→ Exercise details
Return, exactly and in full, the lines of the records below starting at the one with "6: (400, 284, 70.13)" and ending at the one with "25: (625, 62, 176.48)", and no other lines.

"""

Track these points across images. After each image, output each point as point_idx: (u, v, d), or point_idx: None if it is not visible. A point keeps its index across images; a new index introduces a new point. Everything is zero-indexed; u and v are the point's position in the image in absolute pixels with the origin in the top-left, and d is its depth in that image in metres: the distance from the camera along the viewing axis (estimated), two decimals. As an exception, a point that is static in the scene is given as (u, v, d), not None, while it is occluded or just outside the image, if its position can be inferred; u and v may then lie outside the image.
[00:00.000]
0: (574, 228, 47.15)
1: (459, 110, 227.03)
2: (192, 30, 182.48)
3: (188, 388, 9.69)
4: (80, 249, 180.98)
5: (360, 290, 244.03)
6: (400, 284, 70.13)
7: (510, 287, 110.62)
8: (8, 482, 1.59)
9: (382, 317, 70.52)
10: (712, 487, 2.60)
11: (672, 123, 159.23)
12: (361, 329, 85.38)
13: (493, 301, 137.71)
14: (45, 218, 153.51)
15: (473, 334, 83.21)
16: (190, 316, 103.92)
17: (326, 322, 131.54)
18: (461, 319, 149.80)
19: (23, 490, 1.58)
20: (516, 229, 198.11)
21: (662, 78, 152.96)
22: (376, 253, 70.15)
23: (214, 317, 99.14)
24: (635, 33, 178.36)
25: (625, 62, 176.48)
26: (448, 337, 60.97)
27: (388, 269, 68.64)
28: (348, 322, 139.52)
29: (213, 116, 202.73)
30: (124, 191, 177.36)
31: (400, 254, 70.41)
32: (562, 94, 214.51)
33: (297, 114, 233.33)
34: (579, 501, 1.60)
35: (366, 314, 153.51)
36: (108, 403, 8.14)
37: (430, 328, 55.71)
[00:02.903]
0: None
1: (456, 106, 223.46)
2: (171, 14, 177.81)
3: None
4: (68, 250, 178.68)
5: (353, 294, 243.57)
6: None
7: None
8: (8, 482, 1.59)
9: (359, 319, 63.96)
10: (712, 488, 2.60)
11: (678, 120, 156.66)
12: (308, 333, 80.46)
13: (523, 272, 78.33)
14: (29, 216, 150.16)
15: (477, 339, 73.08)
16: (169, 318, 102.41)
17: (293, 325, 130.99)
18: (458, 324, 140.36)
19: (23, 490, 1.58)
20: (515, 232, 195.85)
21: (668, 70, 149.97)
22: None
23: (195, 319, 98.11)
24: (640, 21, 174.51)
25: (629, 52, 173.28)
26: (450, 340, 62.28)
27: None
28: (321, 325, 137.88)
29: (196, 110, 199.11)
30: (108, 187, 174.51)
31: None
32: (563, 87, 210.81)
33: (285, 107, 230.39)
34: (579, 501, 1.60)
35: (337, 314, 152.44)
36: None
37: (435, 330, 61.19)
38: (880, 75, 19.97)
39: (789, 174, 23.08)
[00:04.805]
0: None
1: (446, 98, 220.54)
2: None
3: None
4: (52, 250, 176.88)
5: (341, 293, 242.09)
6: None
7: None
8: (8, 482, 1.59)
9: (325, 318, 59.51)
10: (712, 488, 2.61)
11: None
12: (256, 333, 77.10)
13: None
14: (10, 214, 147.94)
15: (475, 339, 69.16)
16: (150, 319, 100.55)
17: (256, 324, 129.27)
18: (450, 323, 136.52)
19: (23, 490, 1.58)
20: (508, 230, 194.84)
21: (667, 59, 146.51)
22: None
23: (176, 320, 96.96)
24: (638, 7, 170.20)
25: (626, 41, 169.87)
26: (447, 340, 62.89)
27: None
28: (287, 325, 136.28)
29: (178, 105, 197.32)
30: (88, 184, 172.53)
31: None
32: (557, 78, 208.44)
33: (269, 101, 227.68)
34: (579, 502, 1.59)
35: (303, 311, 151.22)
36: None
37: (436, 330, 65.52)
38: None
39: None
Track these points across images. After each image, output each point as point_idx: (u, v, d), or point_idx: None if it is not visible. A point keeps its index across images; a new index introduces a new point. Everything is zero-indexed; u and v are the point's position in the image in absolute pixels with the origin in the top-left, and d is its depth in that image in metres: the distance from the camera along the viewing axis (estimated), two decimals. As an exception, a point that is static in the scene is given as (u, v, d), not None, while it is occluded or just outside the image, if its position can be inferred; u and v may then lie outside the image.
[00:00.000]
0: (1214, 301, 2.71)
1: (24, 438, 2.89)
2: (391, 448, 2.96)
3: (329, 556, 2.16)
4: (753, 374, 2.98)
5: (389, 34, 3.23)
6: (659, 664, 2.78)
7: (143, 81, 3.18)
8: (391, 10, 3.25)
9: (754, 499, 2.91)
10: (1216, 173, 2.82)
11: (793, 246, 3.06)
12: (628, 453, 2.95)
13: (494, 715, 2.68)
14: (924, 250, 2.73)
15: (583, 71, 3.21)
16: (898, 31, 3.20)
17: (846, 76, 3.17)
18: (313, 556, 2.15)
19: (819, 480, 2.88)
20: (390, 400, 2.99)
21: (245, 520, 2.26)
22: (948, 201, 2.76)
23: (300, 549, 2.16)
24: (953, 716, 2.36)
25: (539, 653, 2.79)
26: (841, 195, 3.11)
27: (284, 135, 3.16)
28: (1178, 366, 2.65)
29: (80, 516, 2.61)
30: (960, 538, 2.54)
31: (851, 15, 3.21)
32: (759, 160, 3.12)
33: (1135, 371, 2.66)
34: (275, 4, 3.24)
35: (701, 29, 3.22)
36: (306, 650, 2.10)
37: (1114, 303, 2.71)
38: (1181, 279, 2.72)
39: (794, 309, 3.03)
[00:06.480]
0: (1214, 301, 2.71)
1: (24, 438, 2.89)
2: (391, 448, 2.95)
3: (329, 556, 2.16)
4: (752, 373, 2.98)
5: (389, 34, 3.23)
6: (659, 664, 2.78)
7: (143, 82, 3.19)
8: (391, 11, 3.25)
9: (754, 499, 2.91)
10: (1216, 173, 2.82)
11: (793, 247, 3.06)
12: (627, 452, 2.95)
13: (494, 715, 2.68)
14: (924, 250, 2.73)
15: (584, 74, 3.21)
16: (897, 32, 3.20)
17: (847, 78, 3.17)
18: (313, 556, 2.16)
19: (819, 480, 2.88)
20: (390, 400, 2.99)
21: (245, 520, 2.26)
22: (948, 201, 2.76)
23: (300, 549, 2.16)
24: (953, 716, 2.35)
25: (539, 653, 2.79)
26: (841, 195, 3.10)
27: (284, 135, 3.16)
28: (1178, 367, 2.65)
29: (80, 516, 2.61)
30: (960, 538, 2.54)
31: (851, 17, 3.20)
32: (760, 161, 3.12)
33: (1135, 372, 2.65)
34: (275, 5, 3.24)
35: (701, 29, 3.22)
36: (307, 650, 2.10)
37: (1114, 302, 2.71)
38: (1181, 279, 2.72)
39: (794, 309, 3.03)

"""
"""

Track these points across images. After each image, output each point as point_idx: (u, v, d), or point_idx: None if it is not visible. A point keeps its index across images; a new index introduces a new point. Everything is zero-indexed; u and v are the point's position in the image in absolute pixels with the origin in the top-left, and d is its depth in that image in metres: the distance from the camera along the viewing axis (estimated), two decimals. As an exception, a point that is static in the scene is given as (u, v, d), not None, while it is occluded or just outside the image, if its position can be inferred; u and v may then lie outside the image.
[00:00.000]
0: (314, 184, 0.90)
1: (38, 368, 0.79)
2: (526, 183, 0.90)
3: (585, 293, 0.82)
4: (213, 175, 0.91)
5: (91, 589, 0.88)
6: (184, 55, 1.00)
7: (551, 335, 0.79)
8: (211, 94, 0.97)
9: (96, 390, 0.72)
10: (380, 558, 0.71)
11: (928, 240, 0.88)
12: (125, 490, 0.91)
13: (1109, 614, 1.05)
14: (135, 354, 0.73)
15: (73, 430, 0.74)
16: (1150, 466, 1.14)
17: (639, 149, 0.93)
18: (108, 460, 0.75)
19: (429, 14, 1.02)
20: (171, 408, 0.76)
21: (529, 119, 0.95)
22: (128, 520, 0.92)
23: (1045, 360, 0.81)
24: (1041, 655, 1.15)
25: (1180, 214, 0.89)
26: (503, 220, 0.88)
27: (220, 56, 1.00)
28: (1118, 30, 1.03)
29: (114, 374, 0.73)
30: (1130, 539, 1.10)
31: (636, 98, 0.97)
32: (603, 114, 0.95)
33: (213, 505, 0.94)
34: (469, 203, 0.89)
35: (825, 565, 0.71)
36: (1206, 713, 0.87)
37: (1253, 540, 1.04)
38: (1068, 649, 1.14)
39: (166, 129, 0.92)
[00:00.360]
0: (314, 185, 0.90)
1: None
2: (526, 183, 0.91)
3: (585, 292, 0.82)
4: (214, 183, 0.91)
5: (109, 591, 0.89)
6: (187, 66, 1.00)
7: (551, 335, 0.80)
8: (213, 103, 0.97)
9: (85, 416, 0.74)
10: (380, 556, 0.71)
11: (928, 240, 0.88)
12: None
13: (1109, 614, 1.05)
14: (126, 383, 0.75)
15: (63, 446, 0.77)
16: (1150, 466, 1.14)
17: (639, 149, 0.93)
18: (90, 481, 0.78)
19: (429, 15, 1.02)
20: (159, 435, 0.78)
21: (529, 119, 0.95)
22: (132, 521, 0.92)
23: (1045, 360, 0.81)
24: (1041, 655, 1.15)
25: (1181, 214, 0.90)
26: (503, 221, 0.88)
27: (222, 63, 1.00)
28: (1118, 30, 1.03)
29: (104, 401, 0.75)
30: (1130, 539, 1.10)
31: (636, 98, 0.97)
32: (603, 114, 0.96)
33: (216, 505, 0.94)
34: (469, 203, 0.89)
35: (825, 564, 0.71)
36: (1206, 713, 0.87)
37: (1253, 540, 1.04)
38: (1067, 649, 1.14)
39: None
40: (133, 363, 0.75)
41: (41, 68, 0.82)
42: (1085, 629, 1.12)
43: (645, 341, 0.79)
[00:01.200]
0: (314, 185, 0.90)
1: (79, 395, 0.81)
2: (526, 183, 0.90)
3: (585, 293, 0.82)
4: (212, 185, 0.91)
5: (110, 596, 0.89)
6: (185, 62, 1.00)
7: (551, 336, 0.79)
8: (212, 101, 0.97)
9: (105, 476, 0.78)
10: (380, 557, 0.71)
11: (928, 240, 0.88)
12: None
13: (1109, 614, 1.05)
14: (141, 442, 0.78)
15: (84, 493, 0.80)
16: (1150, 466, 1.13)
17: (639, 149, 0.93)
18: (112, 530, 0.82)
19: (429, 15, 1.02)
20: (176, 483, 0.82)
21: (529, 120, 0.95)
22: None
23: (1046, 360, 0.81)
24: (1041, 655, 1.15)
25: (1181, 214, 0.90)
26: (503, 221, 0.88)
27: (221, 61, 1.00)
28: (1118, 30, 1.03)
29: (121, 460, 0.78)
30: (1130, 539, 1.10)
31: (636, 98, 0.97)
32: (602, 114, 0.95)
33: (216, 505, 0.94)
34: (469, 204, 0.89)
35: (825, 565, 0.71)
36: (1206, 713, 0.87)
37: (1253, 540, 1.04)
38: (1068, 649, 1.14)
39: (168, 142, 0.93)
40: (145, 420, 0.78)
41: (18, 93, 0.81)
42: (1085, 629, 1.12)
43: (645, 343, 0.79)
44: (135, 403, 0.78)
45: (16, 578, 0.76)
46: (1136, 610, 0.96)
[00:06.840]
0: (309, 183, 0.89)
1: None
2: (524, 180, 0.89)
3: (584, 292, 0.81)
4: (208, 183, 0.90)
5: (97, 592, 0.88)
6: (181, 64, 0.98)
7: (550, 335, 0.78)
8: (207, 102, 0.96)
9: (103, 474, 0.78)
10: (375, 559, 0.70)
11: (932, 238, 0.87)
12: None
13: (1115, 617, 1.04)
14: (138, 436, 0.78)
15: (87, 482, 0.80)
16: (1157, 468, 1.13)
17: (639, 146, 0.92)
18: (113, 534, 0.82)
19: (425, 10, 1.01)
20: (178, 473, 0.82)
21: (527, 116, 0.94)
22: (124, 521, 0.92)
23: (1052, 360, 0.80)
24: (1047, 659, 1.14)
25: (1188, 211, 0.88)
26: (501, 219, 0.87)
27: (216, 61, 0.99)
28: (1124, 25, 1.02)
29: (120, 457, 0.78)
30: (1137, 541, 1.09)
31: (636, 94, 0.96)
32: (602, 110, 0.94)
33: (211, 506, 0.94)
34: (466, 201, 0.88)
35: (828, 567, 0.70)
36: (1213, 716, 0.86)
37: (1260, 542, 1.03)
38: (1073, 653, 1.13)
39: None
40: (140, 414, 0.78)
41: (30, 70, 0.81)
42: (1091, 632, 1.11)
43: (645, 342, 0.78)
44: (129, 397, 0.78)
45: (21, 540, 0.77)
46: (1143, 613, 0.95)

"""

→ Solved exercise
6: (400, 284, 70.13)
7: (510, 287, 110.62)
8: (8, 482, 1.59)
9: (382, 317, 70.52)
10: (712, 487, 2.60)
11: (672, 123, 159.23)
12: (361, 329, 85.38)
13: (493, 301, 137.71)
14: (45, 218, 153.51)
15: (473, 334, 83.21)
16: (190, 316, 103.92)
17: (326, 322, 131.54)
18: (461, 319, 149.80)
19: (23, 490, 1.58)
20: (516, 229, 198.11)
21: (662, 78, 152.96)
22: (376, 253, 70.15)
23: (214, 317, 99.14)
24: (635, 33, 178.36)
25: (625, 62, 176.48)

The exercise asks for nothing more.